What is required: When you spot the word "Right" in a line of the data below, copy that line.

Input data:
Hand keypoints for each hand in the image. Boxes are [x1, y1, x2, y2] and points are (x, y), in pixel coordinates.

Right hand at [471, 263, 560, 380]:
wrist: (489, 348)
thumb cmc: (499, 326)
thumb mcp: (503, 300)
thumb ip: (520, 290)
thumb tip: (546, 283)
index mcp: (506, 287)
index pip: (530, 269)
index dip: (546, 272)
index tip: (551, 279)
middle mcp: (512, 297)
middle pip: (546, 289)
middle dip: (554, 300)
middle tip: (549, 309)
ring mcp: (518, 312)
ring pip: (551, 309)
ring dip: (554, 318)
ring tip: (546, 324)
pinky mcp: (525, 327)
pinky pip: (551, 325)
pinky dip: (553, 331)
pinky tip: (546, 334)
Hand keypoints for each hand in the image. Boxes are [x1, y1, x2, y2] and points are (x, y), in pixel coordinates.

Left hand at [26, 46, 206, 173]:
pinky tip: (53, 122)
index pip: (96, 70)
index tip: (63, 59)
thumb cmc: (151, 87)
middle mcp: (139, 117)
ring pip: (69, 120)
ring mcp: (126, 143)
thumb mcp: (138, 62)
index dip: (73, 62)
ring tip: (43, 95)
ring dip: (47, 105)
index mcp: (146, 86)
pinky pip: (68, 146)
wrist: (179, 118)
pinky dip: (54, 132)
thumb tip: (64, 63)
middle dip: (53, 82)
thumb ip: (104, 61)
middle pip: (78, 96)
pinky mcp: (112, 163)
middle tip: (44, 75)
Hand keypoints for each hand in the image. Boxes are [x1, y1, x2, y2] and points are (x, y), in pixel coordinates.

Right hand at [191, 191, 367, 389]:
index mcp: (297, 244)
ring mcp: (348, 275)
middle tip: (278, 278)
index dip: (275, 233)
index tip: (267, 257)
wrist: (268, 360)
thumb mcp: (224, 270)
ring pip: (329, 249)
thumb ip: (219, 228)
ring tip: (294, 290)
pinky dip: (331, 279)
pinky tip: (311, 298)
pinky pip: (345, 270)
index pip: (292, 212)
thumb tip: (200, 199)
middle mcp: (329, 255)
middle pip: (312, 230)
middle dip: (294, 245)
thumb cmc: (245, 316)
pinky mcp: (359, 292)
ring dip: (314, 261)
...
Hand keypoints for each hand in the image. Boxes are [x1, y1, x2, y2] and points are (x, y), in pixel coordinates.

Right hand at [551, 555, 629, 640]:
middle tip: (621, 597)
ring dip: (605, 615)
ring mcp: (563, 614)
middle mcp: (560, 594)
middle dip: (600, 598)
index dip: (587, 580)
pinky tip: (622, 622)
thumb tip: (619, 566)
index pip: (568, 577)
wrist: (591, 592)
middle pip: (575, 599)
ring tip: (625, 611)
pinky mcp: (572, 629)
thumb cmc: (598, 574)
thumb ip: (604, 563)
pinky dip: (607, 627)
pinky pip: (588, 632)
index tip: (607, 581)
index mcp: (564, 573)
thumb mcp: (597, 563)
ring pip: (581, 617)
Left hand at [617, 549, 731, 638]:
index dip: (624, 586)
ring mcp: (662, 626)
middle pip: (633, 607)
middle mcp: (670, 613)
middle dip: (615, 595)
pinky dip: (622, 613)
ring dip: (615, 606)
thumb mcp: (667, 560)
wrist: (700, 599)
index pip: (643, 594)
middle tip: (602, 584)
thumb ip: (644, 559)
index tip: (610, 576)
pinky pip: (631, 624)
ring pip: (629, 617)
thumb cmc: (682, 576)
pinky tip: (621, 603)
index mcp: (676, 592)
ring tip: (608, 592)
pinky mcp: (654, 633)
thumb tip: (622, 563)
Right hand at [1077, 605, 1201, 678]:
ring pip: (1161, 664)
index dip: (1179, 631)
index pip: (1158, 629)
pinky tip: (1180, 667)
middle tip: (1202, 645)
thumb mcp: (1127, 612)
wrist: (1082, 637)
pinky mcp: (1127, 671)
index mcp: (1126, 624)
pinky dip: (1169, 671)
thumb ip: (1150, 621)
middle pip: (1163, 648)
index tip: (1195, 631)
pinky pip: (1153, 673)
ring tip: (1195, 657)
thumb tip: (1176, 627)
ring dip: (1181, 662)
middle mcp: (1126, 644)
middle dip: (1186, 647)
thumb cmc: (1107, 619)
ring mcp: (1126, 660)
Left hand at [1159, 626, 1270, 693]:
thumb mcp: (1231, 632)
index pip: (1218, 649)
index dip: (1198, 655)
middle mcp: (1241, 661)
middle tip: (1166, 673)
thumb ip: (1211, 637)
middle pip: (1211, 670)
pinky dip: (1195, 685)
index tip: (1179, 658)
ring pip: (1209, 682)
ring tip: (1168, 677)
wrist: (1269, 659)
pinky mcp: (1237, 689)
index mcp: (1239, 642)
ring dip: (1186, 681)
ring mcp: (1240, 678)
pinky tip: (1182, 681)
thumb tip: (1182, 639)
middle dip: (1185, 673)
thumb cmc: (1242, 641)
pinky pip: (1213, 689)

Expected output:
Right hand at [471, 263, 560, 380]:
Right hand at [191, 191, 367, 389]:
Right hand at [551, 555, 629, 640]:
Right hand at [1077, 605, 1201, 678]:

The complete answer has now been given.